**** Fragmento seleccionado ****

Sur, Antonio Soler (Galaxia Gutenberg)


Creo que Sur será la novela que recordaré haber leído en este gran verano de 2019, y teniendo en cuenta que ha sido mucho lo leído, su previsible permanencia en la memoria da pistas de su valía literaria.


Sirva como preámbulo. No había leído antes de Antonio Soler y le tenía ganas. El prestigio que le precedía a Sur me ha animado a que sea esta la novela y su extensión (500 páginas) a que el verano fuera el momento. He de decir que ya casi nunca me embarco en una novela de más de 300 páginas si no tengo ciertas garantías de que en el puerto de destino me esperan grandes dosis de felicidad. Y Sur ha superado todas mis expectativas.

Sur es la historia de una ciudad, Málaga. O más bien, de los personajes que pueblan la ciudad, unidos por un hilo invisible del que casi nunca son (somos conscientes). Es Málaga, pero es el retrato preciso de un tiempo en cualquier gran ciudad.


A través de una estructura narrativa compleja y brillantemente trazada, el autor nos embarca en un enorme puñado de historias protagonizadas por personajes en torno al abismo, no necesariamente perdidos, pero necesariamente perdedores. Delincuentes, perturbados, sociópatas, … pero también personas aparentemente honorables con vidas a la deriva, o directamente en el fondo del pozo. Todo empieza la aparición del cuerpo de un hombre en un descampado.

**** Datos para revisar ****

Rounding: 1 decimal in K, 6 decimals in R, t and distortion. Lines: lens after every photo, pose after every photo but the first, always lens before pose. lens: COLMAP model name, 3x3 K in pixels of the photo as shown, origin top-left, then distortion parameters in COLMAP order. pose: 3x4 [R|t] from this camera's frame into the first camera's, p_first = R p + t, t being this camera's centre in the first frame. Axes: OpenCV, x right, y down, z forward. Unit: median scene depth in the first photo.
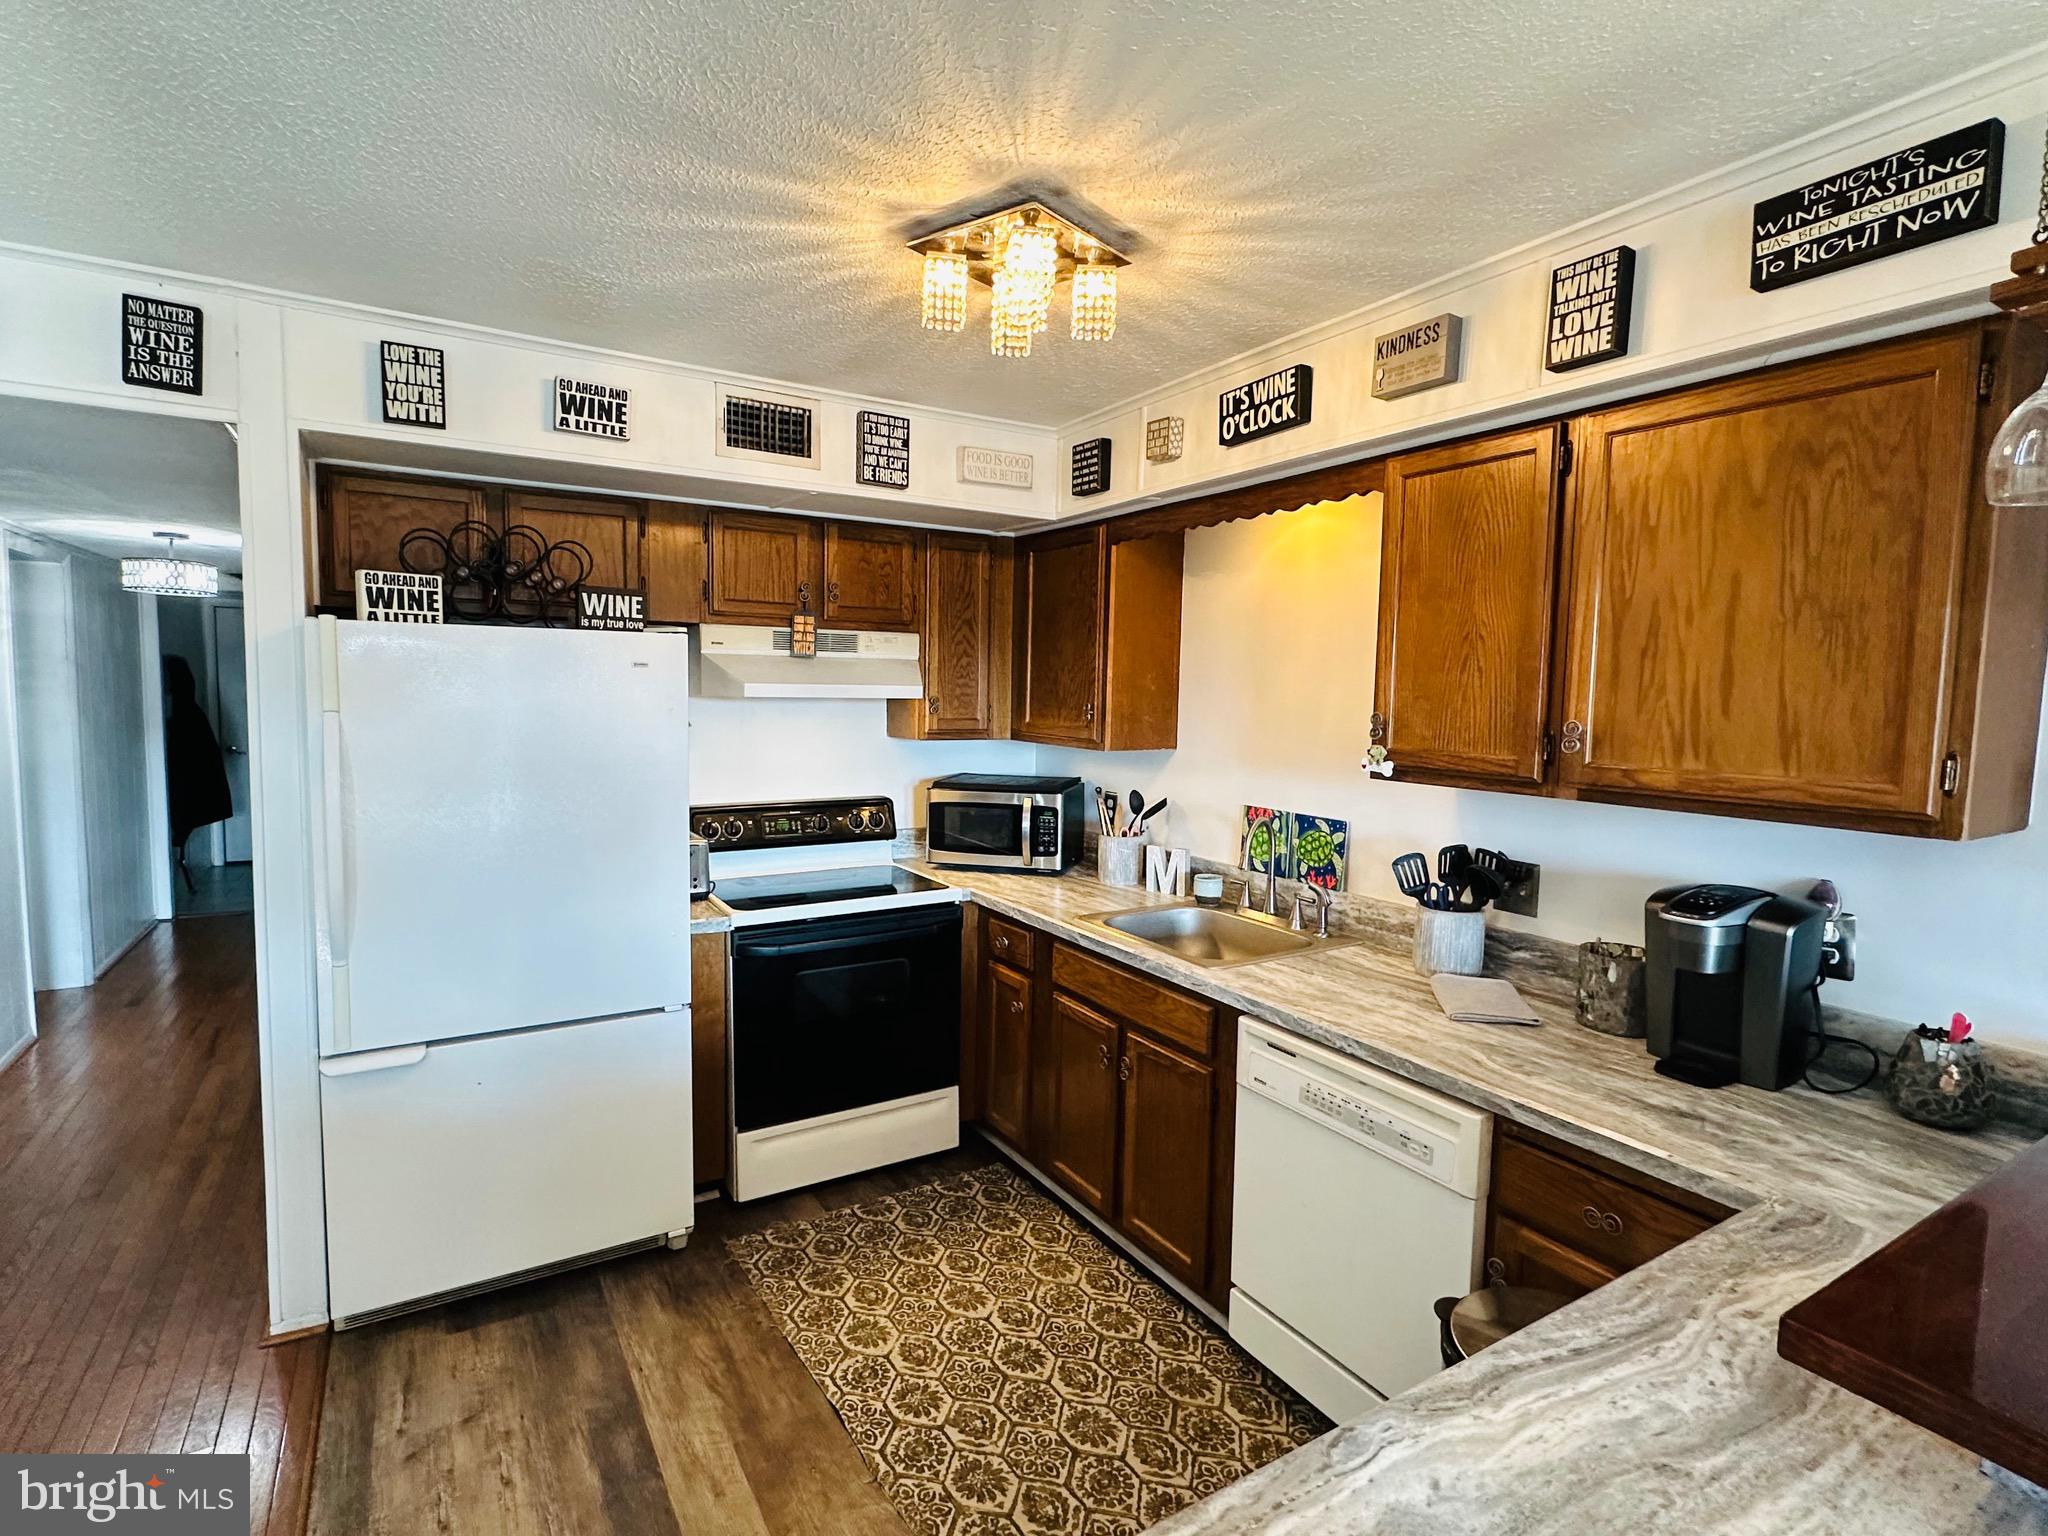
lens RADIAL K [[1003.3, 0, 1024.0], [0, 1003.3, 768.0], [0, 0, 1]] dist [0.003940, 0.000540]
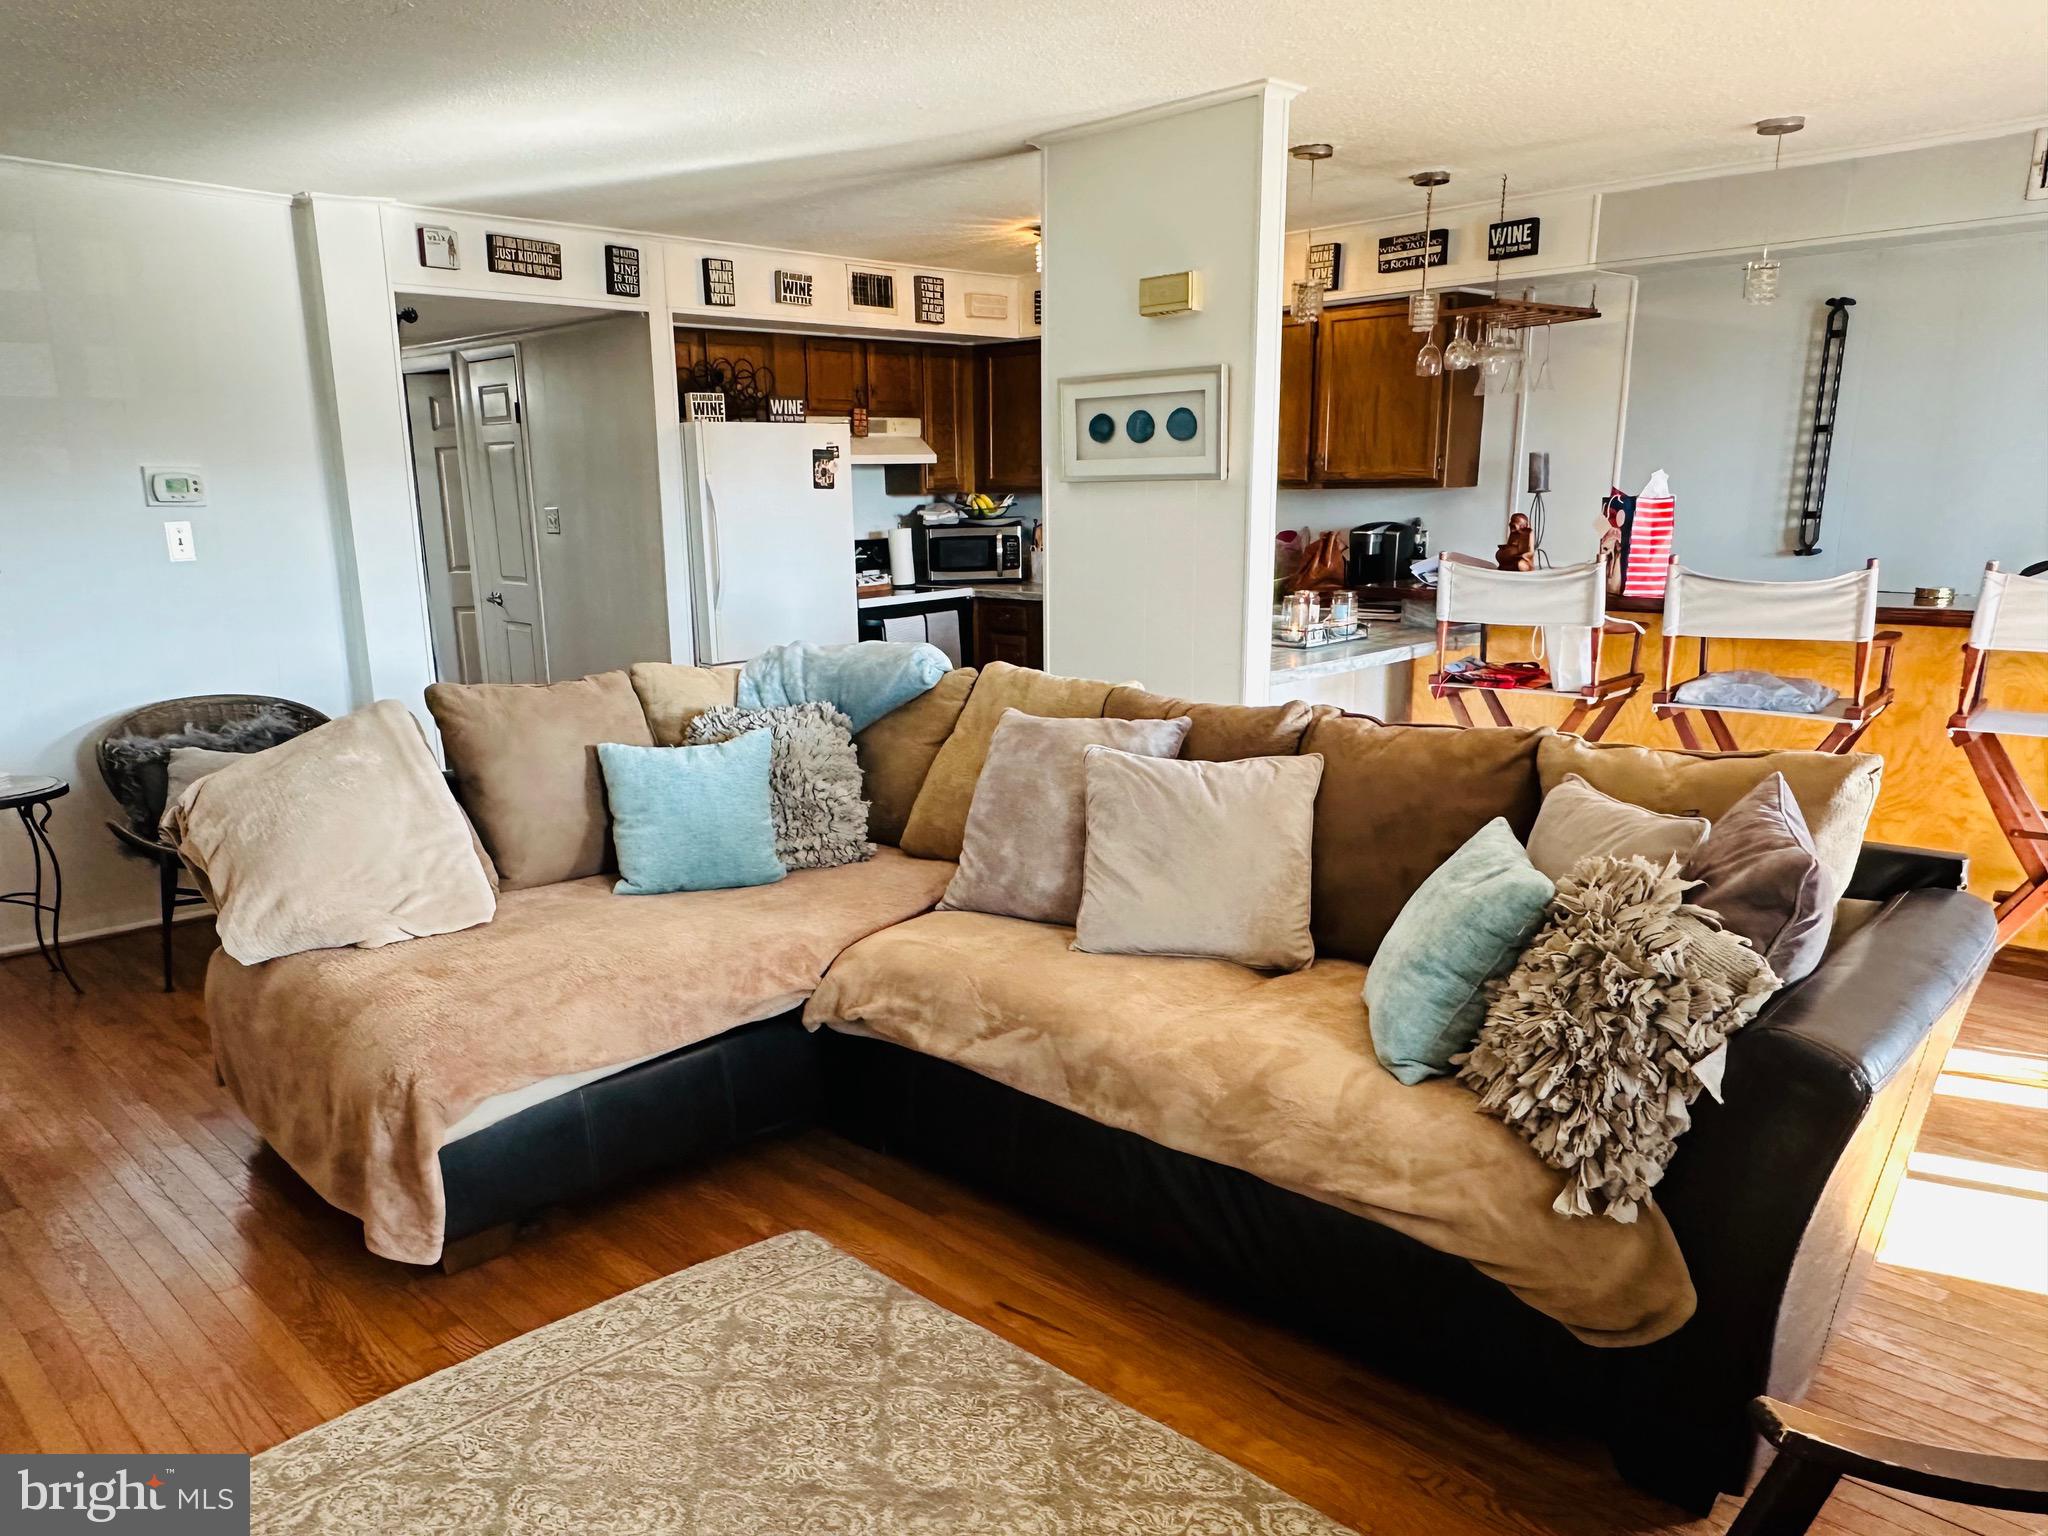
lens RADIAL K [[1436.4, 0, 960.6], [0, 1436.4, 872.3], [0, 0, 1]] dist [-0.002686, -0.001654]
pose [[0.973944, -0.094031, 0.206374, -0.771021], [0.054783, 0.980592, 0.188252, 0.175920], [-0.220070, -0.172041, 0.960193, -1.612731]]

****
**** Datos para revisar ****

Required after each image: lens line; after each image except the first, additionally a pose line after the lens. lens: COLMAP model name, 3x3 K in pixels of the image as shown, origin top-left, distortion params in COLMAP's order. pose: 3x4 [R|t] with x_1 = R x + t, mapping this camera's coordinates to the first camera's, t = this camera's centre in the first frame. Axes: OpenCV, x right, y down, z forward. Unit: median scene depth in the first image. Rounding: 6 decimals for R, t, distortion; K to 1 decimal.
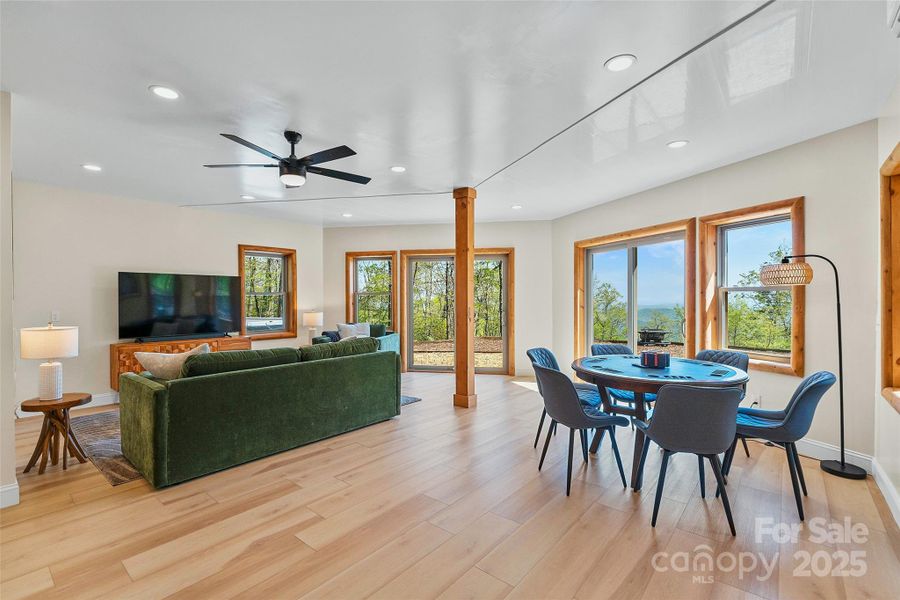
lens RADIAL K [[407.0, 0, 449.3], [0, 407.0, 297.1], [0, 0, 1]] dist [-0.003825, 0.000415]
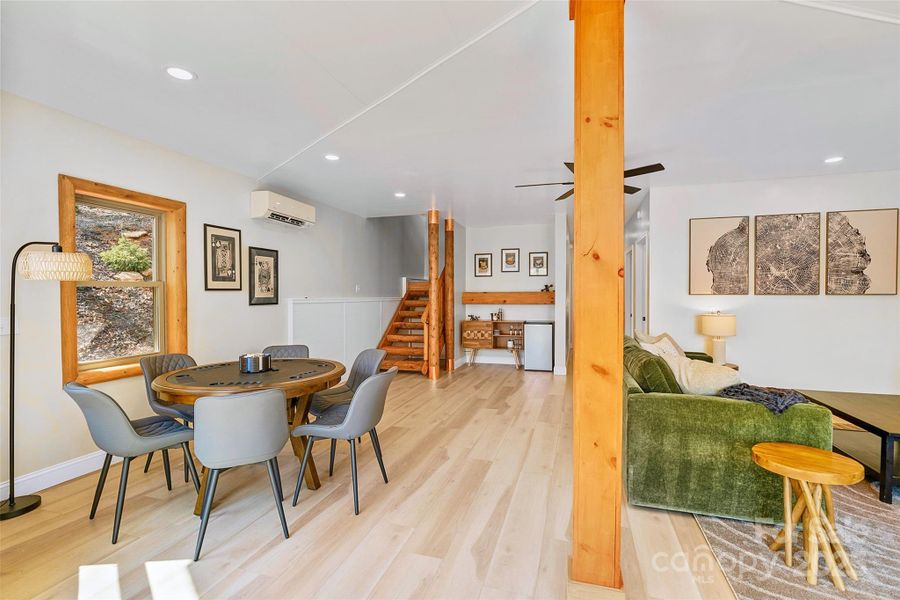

****

» **Objetivo del ejercicio**
Responde estas preguntas sobre la reseña de Sur:
1. ¿Cuántas páginas tiene la novela?
2. ¿En qué ciudad se sitúa la historia?
3. ¿En qué verano se leyó la novela?

» **Solución**
1. 500 páginas.
2. En Málaga.
3. En el verano de 2019.